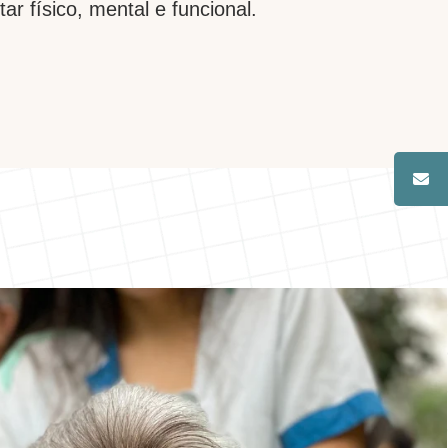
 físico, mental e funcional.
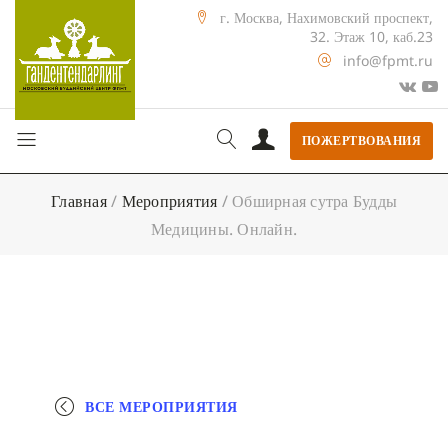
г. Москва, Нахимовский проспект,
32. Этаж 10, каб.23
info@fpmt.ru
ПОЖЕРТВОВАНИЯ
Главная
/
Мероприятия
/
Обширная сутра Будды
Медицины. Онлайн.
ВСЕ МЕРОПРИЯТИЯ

■ Brief: In the entries, the line containing "Обширная сутра Будды" and every line after it through the last are to be duplicated exactly, and no other line is to be included.

■ Exercise result:
Обширная сутра Будды
Медицины. Онлайн.
ВСЕ МЕРОПРИЯТИЯ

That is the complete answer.